Industry Insights

Cashew Export: Nigeria Targets $500 million Revenue In 2023

The Nigerian Export Promotion Council, NEPC, has reaffirmed its dedication to boosting cashew export revenues from 252 million to 500 million in 2023.

This was said on Thursday at the launch of the organic cashew certification program in Nigeria for export by the Executive Director/CEO of NEPC, Dr. Ezra Yakusak.

By assisting the Nigerian cashew industry, the five-year program with NEPC, Nicert, Valency Limited, and PRO-Cashew aims to boost growth in the non-oil export sector.

He said that the effort will help people gradually switch over to organic cashews, whose export ensures a specialized market and higher prices.

Yakusak stated that the project’s objectives are to promote the Nigerian cashew industry, boost cashew productivity and efficiency, enhance crop quality, and enhance harvest and post-harvest practices.

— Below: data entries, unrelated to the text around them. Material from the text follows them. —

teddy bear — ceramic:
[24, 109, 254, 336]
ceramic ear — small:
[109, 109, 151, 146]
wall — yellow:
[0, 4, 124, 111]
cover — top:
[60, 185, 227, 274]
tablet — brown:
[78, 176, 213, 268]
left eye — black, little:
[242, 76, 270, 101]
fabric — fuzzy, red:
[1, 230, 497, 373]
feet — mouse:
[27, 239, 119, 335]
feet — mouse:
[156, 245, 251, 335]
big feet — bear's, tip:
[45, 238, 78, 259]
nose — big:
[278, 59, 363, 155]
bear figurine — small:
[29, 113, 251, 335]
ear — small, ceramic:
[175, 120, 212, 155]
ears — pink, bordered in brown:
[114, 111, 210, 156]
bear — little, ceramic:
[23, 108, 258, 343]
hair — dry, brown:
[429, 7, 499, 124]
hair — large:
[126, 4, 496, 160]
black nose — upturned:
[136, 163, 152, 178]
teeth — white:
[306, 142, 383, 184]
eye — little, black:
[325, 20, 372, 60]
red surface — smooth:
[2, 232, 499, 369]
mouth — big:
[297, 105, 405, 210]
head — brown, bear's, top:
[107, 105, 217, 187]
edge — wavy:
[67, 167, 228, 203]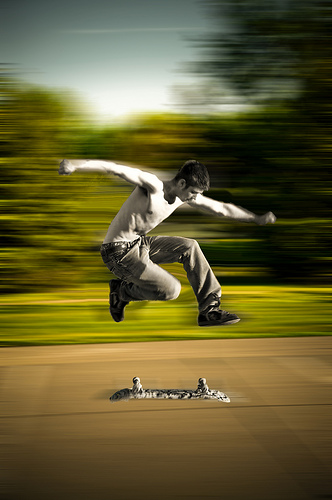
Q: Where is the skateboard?
A: Under the man.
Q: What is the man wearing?
A: Jeans.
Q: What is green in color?
A: Trees.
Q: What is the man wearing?
A: Jeans.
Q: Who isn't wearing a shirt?
A: The man.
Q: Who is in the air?
A: The man.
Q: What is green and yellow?
A: Scenery.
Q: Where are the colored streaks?
A: Across grass and trees.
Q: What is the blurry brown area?
A: Dirt.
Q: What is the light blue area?
A: Sky.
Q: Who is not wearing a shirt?
A: Skateboarder.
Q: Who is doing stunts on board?
A: Skater.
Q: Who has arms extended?
A: Skater.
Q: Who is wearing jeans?
A: Skater.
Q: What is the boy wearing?
A: Jeans.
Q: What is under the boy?
A: Skateboard.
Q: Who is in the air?
A: A young man.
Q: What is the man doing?
A: Riding a skateboard.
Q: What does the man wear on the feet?
A: Shoes.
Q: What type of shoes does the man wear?
A: Sneakers.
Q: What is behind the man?
A: Trees.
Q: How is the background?
A: Blurry.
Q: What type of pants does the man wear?
A: Jeans.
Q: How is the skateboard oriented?
A: Upside down.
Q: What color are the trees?
A: Green.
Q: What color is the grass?
A: Green.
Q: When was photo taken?
A: Daytime.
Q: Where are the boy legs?
A: Up in air.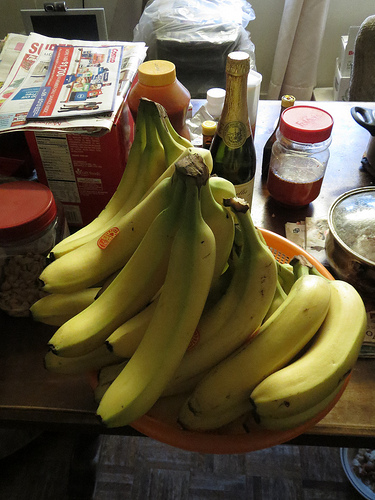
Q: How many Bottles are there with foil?
A: One.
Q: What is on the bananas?
A: Stickers.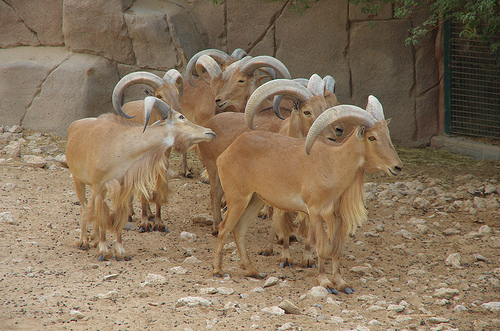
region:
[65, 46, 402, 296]
the herd of goats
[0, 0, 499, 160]
the walls of the animal enclosure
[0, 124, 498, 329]
the dirt on the ground of the animal enclosure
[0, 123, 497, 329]
the rocks on the ground of the animal enclosure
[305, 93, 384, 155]
the horns on the goat's head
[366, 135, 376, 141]
the eye on the goat's face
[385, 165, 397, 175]
the mouth on the goat's face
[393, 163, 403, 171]
the nose on the goat's face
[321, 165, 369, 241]
the long hair on the goat's body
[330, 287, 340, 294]
the claw on the goat's foot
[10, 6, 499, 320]
the animals are in an enclosure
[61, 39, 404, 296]
a herd of mountain goats are in a pen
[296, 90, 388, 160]
the mountain goat has curved horns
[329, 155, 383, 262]
the goat has a hairy chest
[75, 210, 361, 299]
black split hooves are on the goats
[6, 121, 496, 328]
rocks are scattered around the pen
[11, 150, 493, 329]
black pellets are dropped in the pen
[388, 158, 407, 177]
the mountain goats nose is black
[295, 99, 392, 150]
the mountain goats eyes are black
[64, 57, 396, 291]
the goats have brown coats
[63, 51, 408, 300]
seven goats all together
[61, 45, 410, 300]
seven goats standing on the ground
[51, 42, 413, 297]
seven goats with horns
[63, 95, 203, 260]
goat with its head turned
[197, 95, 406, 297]
goat leading the rest of the herd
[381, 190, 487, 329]
lots of rocks on the ground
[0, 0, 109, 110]
rock wall behind the goats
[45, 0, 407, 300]
goats are in front of the rock wall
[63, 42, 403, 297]
rocks are underneath the goats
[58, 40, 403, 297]
the goats are tan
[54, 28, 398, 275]
group of animals standing together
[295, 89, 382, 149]
horns of rams standing together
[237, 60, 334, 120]
large horns on a aram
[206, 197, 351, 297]
short brown legs of ram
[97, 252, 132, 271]
small black hooves of ram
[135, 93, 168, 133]
grey and white curve dears of ram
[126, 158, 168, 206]
dangling hair on front of ram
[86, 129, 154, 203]
brown fur coat on ram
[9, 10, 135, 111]
rock wall behind rams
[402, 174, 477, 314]
small rocks and dirt on ground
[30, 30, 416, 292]
8 mountain goats with light tan fur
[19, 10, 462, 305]
photograph taken at a zoo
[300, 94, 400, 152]
two large horns on goats head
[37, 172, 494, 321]
ground covered with small rocks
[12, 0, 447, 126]
wall made from large rocks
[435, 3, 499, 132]
metal fencing off to right side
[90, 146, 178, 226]
long hair hanging down front of goat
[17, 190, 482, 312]
ground covered with sand and rocks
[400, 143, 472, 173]
yellow straw hay on the ground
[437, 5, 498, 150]
fenced doorway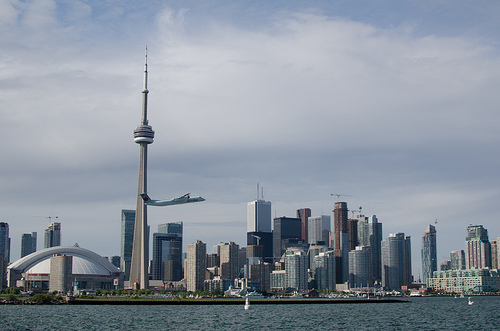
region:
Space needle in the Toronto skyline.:
[123, 41, 162, 300]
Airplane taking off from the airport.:
[136, 183, 231, 225]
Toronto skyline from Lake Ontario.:
[5, 34, 497, 328]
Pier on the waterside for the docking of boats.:
[72, 288, 414, 310]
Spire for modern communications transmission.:
[126, 36, 161, 125]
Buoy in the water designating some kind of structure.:
[236, 288, 265, 314]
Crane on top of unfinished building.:
[327, 185, 356, 207]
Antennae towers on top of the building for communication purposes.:
[249, 172, 274, 207]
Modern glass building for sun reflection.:
[152, 229, 186, 281]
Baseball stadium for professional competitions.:
[1, 239, 127, 312]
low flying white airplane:
[134, 184, 216, 219]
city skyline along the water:
[19, 36, 471, 314]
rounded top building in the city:
[8, 233, 130, 298]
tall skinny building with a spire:
[126, 33, 168, 297]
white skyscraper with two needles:
[234, 184, 279, 239]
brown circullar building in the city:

Yakusak stated that value-adding was required despite the fact that Nigeria exported 315,677 metric tonnes of raw cashew nuts worth 252 million dollars in 2022, making up 5.24 percent of Nigeria’s non-oil export portfolio.

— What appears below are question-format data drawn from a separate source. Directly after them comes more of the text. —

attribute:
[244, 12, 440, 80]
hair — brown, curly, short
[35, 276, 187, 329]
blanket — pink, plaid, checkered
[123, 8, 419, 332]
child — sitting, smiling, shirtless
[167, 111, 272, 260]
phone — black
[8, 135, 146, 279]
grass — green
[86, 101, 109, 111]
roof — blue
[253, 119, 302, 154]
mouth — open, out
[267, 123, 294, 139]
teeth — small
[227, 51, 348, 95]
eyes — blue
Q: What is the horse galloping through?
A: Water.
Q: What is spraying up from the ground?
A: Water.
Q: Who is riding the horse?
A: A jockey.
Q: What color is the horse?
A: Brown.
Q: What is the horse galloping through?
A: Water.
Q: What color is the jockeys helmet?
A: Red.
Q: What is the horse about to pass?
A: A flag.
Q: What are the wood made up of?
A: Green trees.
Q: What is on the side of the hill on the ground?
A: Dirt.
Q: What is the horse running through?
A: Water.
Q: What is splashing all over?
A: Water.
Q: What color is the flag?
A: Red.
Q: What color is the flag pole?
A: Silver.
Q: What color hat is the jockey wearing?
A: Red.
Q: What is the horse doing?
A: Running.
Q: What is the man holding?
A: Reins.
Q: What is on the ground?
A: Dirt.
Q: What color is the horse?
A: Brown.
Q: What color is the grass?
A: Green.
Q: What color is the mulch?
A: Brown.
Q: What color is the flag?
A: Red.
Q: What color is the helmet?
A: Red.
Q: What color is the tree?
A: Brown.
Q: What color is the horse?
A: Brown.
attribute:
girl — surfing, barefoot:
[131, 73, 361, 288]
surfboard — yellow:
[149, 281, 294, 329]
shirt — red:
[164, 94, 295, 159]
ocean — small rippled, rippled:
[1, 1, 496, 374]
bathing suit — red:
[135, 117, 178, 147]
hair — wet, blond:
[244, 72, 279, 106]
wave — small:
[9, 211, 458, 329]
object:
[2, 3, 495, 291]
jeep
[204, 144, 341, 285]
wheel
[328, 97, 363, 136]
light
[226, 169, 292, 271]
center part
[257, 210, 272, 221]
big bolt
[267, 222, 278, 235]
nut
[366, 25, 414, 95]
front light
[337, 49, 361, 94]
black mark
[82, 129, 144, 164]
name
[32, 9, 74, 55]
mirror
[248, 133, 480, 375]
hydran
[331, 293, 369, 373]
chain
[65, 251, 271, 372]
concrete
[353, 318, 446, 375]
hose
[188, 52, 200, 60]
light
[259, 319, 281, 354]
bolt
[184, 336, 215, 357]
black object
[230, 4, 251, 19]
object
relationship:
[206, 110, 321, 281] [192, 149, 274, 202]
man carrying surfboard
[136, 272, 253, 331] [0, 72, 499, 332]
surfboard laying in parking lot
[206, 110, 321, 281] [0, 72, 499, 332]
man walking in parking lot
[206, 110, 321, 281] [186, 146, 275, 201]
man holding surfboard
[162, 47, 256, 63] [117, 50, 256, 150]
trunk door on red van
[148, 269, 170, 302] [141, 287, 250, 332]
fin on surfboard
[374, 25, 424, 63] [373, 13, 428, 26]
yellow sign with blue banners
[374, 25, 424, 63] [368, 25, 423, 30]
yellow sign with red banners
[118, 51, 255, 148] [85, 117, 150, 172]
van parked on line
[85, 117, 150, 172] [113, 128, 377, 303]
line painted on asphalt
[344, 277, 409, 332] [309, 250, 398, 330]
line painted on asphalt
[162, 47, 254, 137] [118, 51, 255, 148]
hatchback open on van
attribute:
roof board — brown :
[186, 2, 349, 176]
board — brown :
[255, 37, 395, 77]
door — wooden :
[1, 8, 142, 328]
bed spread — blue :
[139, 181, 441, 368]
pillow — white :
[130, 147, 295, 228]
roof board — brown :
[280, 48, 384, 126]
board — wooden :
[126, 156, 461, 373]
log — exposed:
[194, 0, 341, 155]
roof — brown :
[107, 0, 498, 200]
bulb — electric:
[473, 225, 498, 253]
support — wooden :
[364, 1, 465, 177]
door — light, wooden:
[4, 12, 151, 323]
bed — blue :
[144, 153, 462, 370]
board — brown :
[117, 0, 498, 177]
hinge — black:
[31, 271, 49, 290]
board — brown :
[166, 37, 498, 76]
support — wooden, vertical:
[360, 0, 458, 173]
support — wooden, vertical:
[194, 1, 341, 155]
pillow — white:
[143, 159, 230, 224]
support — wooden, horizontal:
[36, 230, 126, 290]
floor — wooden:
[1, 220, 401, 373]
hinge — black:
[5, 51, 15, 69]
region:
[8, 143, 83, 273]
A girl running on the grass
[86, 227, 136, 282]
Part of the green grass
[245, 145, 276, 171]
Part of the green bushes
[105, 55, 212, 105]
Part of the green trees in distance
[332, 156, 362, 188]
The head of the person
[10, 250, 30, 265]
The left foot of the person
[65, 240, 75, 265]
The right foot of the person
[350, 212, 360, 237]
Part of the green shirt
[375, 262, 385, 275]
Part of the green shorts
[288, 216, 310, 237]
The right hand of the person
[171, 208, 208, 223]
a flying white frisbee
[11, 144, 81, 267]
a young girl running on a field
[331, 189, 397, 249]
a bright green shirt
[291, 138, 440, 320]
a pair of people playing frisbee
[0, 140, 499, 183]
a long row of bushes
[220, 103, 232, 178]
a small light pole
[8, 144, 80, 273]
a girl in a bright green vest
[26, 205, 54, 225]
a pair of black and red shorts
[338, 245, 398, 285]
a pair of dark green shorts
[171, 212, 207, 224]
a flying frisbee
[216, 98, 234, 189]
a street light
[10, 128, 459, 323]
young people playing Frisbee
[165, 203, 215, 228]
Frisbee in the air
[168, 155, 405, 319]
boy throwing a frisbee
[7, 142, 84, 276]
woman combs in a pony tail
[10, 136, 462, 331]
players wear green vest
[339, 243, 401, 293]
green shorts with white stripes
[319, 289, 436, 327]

“In 2022, our non-oil performance export performance indicated that cashew was the 5th leading non–oil exportable product in Nigeria.

“We felt that we need to encourage this product and ensure that the potential from cashew is better harnessed.

“We exported cashew worth about 252 million dollars in 2022 and with the launch of the project we hope to double it this year,’’ Yakusak said.

Despite being the fifth-largest non-oil exportable good in Nigeria in 2022, he voiced concern that the entire economic potential inherent in cashew export had not been fully realized.

The project, according to Yakusak, will solve problems affecting the Nigerian cashew industry.

He said that a number of factors, including poor practices, ageing trees, lack of traceability, low yield per hectare, and non-compliance with food safety requirements, were major hindrances to Nigeria’s cashew export industry.

Choosing organic farming practices will allow Nigeria to lessen its dependency on poisonous and damaging chemicals, according to Annabel Kamuche, the Group Managing Director of Nicert, a private organization that provides international certification for export products.

In addition to fostering soil health, Kamuche claimed that Nigeria might also build a stronger and more resilient food system.

“As we continue to face challenges related to climate change and environmental degradation, it is critical that we adopt sustainable practices that minimise harm to the planet and support local communities.

“It is thing of pride for Nigeria that it has started making mark in the usage of organic products where apart from cashew, crops like turmeric, honey sesame, soybean, hibiscus are gaining substantial grounds.

“Nicert is confident that in the coming years, Nigeria will be among the front runners in the global organic sector with more value chains participating in organic agriculture,’’ Kamuche stated.